Brano di partenza:
▬▬▬▬▬▬▬▬▬▬
Intanto Marie aveva deciso di fare un salto di qualità: da modella cominciò a disegnare e a disegnare: bambine e ragazzine nude divennero protagoniste delle sue linee e Maurice unico modello dei suoi schizzi maschili. Marie conobbe in quegli anni Henri De Toulouse-Lautrec, di nobili origini, ma con malformazioni fisiche e una malattia genetica: questa condizione lo allontanò dal suo destino borghese e lo avvicinò ai recessi artistici parigini, ad una pittura in cui protagoniste erano le prostitute, le ballerine di can can, donne che nei suoi colori acquisivano importanza e prestigio tanto quanto lo avevano le nobildonne e le borghesi che fino ad allora erano state oggetto di rappresentazione.
Lautrec battezzò la nostra artista per la seconda volta: Marie-Clémentine, la terribile Marie, diventava Suzanne l’artista. Il connubio con Lautrec fu costante, sappiamo che Suzanne avrebbe voluto sposarlo e lo pregò di farlo, senza mai riuscirci, ma il loro fu un rapporto che durò e che le permise di imparare sempre di più e avvicinarsi successivamente a Degas. I soggetti di Suzanne erano sempre femminili, donne rappresentate nel loro essere, nella loro intimità, come corpi non perfetti e non sensualizzati dall’occhio maschile, una nudità metaforica: il ritrovarsi nudi in mezzo alle vicissitudini del mondo.
Negli anni novanta dell’800 Suzanne si sposò, con un ricco banchiere che tentò di allontanarla dalla vita di dissolutezza dove l’aveva conosciuta. Il matrimonio non riuscì a mutare gli equilibri: lo spirito di ribellione di Suzanne non fu mai domato. Intanto Maurice cresceva e beveva, seguendo l’esempio della nonna, che temprata dal lavoro di una vita e dalla vecchiaia resisteva all’alcol, mentre Maurice entrava ed usciva dagli ospedali. Su consiglio di un vicino medico Suzanne insegnò il disegno al figlio, rendendo possibile quel percorso che avrebbe portato Maurice Utrillo a superare come fama la madre artista.
▬▬▬▬▬▬▬▬▬▬
Cosa fare:
1. Elenca tutte le categorie di donne nominate nel brano nella frase sulla pittura di Lautrec.
2. Ricopia dal brano il testo da "Intanto Marie aveva" a "oggetto di rappresentazione.".
Le voci provengono da una fonte diversa dal brano.

Voci fornite:
▬▬▬▬▬▬▬▬▬▬
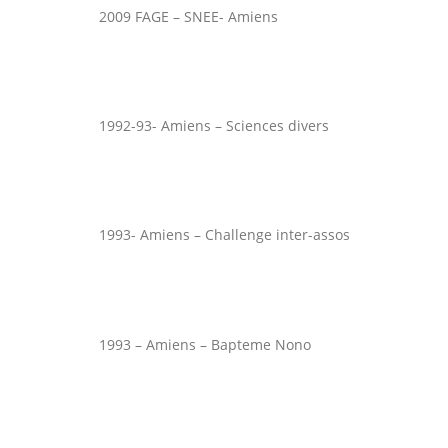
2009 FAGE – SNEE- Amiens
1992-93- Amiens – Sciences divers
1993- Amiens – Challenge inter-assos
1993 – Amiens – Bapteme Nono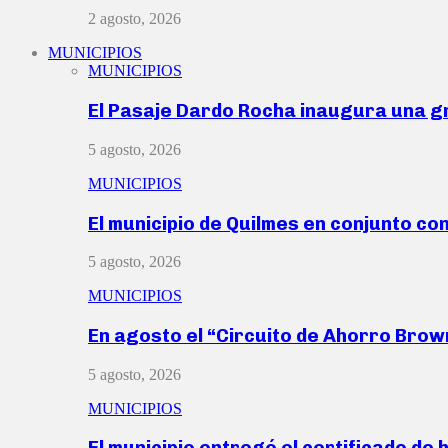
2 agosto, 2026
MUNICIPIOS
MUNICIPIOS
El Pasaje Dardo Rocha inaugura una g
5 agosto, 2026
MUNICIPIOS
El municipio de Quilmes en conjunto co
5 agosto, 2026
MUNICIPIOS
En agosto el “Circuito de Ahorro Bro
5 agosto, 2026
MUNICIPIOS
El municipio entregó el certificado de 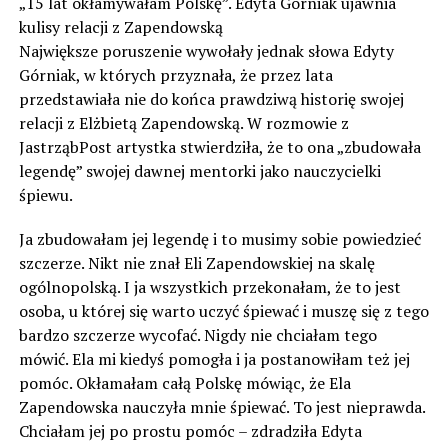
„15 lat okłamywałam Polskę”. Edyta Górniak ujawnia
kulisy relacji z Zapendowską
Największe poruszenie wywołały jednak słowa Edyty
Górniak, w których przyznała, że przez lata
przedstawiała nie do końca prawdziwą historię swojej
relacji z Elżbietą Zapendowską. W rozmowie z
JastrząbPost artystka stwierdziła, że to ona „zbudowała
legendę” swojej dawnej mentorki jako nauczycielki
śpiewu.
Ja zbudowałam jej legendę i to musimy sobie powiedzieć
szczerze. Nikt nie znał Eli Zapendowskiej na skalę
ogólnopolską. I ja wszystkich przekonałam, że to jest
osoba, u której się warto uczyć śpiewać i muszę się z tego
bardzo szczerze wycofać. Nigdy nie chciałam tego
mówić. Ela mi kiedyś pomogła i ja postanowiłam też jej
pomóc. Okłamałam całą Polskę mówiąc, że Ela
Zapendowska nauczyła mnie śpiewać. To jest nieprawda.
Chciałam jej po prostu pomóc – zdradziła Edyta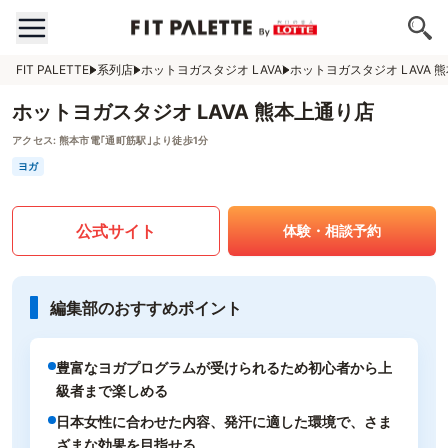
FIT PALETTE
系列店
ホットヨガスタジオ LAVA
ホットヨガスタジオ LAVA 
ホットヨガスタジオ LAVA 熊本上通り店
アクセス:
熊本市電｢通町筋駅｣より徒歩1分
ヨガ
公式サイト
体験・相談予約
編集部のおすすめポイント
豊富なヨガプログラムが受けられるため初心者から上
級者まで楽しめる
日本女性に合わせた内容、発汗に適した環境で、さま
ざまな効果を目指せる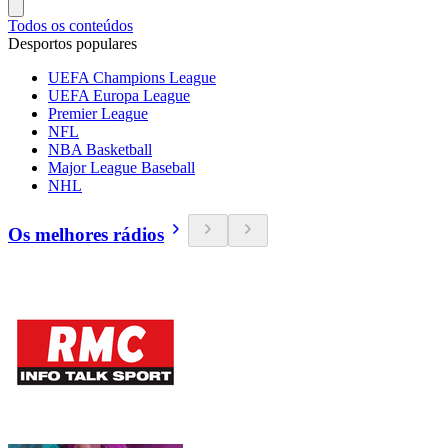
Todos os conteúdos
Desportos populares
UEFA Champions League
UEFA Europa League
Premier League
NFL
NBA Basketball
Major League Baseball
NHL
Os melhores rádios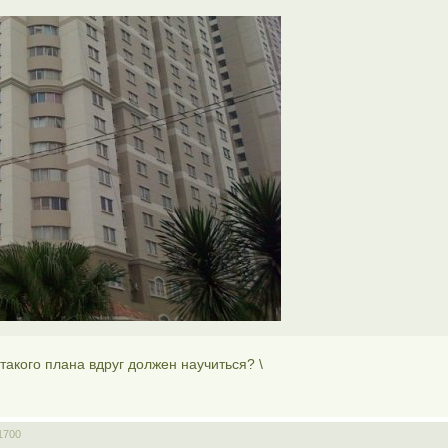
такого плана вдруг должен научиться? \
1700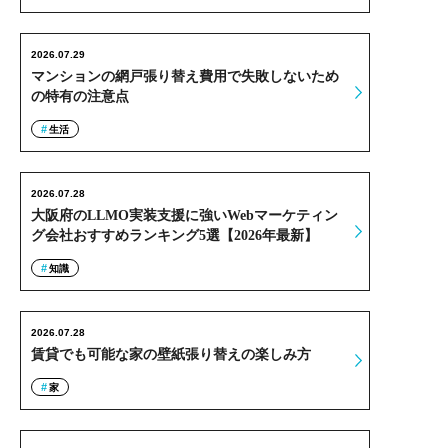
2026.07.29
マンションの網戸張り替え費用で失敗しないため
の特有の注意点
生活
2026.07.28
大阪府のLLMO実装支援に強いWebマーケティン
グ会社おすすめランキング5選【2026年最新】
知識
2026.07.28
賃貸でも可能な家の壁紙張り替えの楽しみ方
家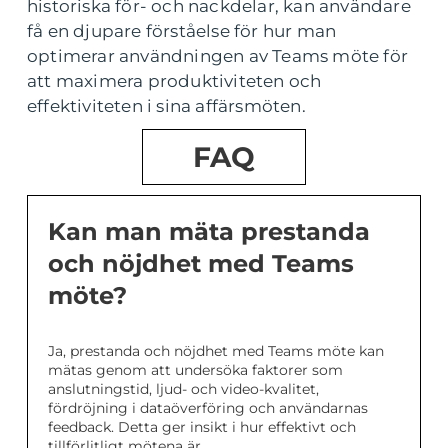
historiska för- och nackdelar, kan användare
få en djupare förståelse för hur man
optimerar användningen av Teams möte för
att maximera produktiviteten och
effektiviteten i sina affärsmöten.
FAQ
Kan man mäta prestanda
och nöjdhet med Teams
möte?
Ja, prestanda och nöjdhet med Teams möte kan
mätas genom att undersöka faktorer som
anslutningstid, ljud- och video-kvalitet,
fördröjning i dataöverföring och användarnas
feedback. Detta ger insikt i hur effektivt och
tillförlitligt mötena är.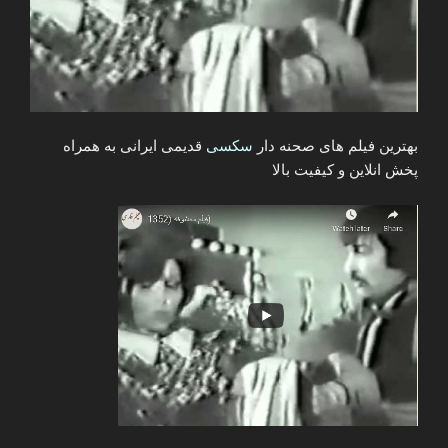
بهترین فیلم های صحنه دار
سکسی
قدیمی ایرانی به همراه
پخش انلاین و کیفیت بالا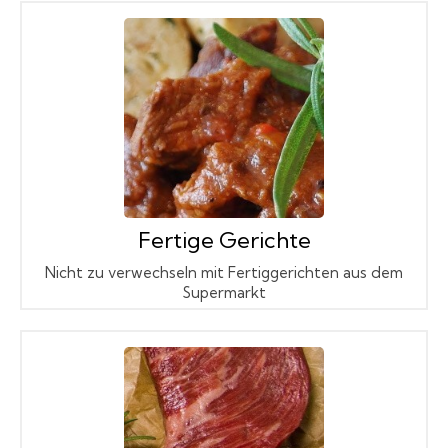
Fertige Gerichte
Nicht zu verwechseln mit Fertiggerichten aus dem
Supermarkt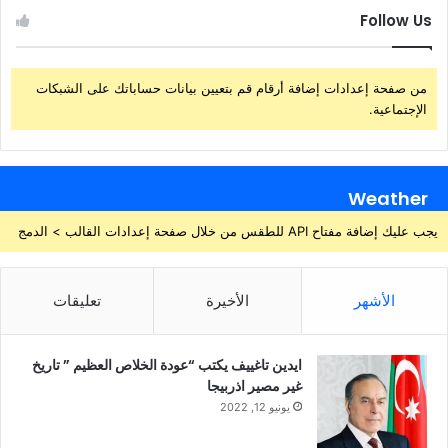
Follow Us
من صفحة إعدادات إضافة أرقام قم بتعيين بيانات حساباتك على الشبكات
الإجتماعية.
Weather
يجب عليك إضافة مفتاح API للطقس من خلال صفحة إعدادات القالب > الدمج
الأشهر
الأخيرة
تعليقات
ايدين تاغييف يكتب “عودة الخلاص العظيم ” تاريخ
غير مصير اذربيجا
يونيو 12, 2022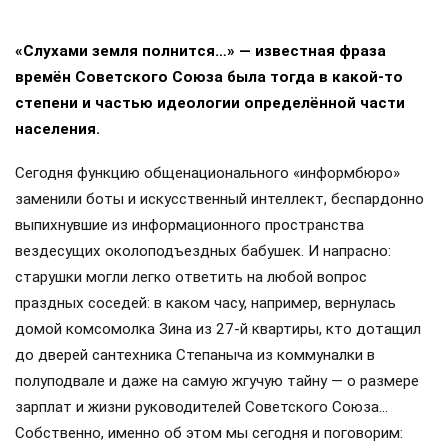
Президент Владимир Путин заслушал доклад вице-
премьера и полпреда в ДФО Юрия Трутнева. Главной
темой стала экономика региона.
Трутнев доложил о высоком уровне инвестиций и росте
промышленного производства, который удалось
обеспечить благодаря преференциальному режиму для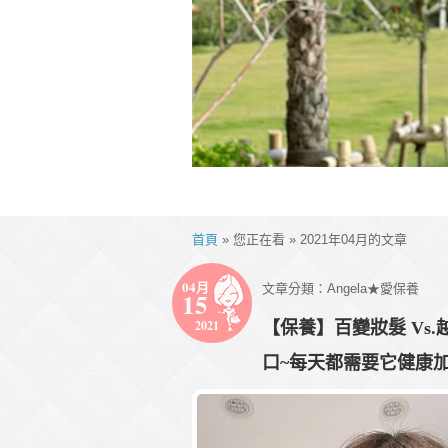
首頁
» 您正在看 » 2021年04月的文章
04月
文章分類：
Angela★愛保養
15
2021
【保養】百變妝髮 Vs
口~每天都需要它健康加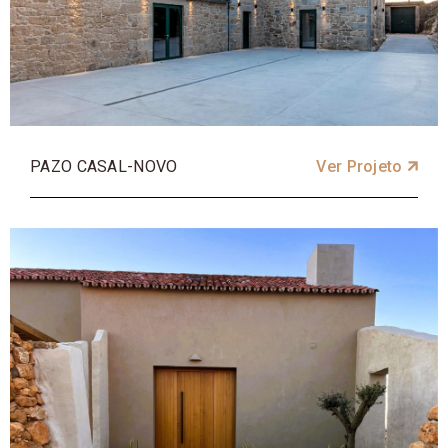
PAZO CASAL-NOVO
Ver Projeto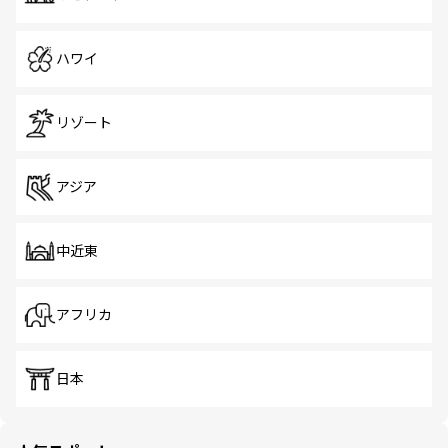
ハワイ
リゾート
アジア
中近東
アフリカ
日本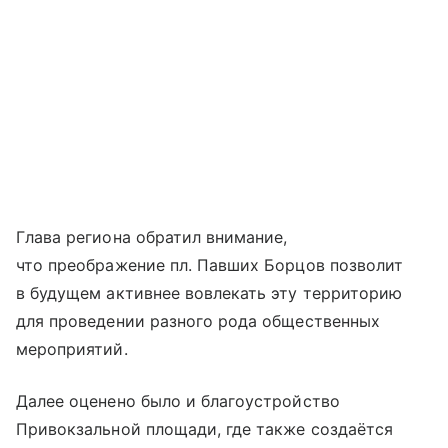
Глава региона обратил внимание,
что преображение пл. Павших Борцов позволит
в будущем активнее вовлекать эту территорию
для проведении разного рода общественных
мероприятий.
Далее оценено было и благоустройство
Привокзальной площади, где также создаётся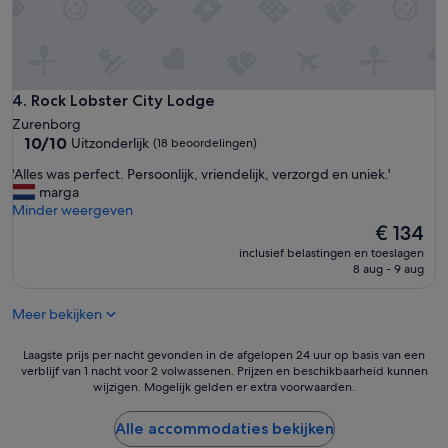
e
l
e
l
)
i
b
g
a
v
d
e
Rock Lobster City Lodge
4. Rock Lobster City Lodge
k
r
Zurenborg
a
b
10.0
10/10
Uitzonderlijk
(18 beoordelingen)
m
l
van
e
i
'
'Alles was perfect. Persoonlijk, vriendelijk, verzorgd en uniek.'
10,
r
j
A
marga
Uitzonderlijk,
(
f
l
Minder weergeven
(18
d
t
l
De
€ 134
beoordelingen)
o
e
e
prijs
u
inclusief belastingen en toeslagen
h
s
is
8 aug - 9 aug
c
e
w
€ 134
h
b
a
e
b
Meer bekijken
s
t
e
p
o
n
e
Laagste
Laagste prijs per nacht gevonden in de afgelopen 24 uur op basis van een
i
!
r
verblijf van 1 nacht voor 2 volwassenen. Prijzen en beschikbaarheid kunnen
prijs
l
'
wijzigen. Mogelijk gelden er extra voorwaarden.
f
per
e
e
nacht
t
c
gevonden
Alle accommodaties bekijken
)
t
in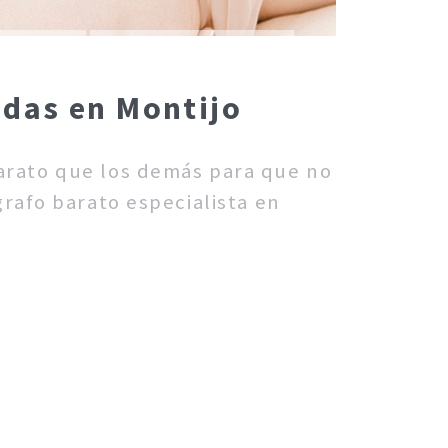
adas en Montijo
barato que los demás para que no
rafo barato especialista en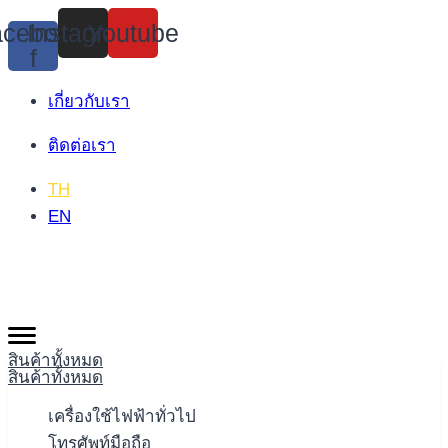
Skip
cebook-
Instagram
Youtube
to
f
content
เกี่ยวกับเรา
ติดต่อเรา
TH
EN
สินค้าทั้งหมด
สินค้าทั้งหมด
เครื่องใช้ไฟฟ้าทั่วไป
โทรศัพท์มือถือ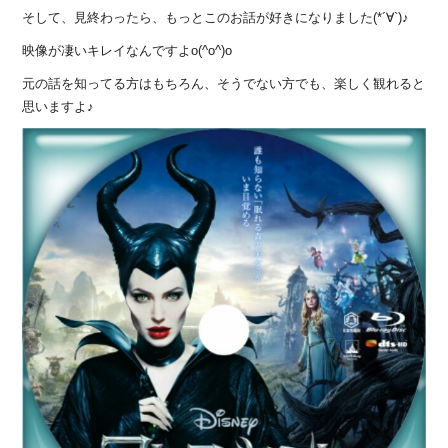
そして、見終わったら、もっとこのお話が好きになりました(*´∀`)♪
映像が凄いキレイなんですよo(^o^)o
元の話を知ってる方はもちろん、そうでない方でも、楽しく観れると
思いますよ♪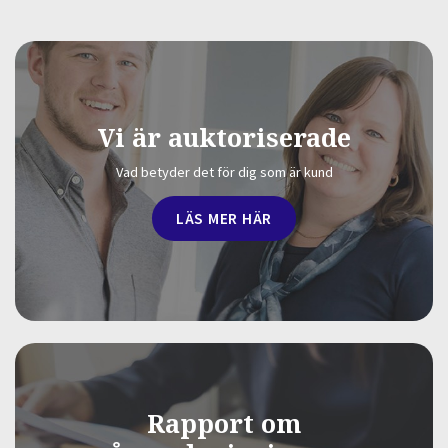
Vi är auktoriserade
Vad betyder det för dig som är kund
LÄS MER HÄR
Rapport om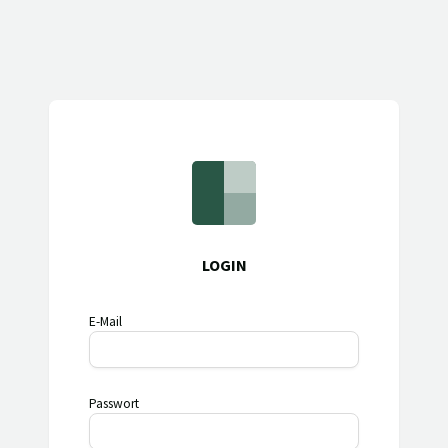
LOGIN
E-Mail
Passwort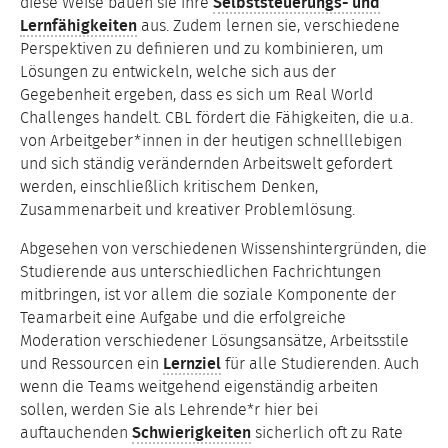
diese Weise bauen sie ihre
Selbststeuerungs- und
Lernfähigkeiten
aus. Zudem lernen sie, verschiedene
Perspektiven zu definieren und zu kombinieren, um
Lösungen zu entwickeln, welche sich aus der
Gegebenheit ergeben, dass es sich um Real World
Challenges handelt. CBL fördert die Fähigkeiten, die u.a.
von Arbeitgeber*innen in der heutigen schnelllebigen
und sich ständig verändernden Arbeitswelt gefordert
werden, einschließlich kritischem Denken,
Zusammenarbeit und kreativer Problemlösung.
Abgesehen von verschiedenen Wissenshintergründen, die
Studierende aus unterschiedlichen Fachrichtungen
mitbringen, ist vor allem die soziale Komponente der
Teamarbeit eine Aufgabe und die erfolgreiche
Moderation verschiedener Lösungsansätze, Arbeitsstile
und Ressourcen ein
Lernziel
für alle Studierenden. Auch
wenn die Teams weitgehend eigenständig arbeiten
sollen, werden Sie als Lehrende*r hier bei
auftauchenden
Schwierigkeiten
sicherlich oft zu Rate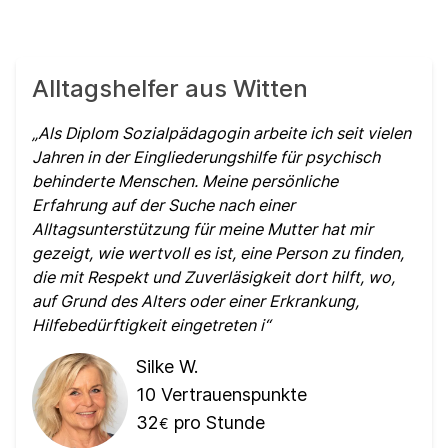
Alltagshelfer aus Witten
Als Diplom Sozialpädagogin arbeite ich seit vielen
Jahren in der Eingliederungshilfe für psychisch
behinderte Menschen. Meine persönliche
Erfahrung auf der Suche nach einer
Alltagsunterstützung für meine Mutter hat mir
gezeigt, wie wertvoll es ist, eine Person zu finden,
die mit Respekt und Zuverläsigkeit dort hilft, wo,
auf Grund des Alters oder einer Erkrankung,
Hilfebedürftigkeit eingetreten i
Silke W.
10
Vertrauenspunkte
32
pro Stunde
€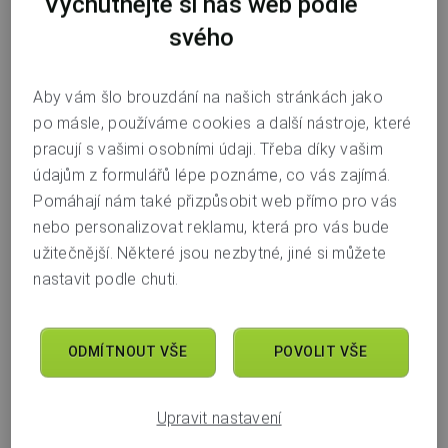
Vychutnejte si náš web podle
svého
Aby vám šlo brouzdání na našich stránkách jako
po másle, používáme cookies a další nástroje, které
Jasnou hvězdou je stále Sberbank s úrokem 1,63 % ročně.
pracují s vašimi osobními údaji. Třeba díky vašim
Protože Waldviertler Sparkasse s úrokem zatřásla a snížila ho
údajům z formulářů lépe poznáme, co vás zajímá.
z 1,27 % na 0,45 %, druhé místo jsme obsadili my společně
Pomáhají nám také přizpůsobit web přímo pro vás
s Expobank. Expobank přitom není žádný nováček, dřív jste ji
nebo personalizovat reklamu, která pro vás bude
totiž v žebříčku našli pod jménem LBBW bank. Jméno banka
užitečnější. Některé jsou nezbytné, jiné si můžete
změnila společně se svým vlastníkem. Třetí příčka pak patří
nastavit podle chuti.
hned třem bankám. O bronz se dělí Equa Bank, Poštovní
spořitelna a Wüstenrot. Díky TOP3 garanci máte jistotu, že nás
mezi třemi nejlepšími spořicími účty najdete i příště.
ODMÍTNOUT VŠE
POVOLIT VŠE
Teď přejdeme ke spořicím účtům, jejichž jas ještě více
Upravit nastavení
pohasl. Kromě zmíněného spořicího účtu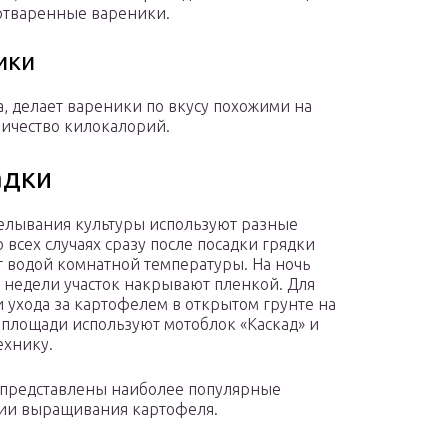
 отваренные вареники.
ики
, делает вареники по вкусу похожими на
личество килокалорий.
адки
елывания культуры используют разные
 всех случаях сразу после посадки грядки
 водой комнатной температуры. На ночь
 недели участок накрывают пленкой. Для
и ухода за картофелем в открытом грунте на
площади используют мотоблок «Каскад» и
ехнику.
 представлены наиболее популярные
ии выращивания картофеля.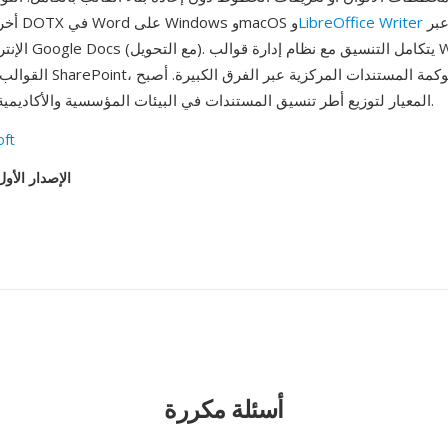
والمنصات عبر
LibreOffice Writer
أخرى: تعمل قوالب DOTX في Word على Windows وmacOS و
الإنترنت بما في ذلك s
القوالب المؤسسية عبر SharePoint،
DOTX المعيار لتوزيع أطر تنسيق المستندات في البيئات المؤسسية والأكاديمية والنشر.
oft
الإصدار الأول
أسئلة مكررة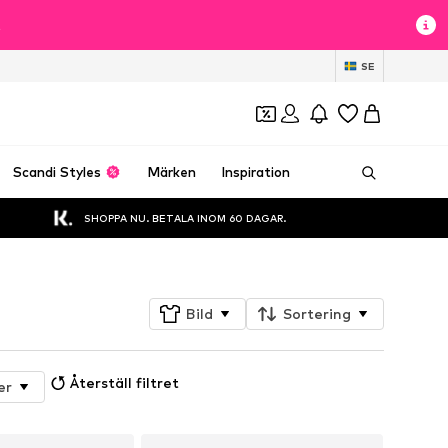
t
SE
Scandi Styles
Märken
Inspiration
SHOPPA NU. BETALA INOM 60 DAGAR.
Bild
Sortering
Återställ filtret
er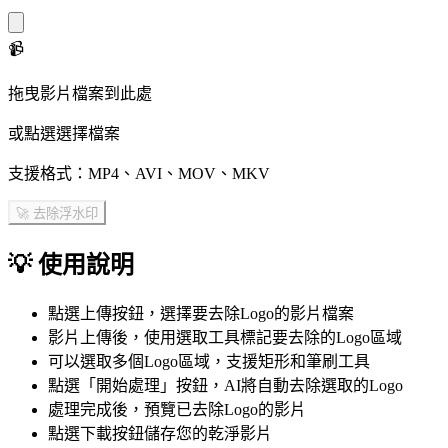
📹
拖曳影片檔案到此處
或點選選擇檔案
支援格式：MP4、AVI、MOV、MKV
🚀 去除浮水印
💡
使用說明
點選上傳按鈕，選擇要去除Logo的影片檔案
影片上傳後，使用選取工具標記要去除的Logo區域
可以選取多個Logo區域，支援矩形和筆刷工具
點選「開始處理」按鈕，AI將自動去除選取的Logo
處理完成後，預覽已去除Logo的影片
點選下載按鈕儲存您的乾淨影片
▬▬▬▬▬▬▬▬▬▬
Risultati attesi:
1. le prostitute; le ballerine di can can; le nobildonne; le borghesi

2.
Intanto Marie aveva deciso di fare un salto di qualità: da modella cominciò a disegnare e a disegnare: bambine e ragazzine nude divennero protagoniste delle sue linee e Maurice unico modello dei suoi schizzi maschili. Marie conobbe in quegli anni Henri De Toulouse-Lautrec, di nobili origini, ma con malformazioni fisiche e una malattia genetica: questa condizione lo allontanò dal suo destino borghese e lo avvicinò ai recessi artistici parigini, ad una pittura in cui protagoniste erano le prostitute, le ballerine di can can, donne che nei suoi colori acquisivano importanza e prestigio tanto quanto lo avevano le nobildonne e le borghesi che fino ad allora erano state oggetto di rappresentazione.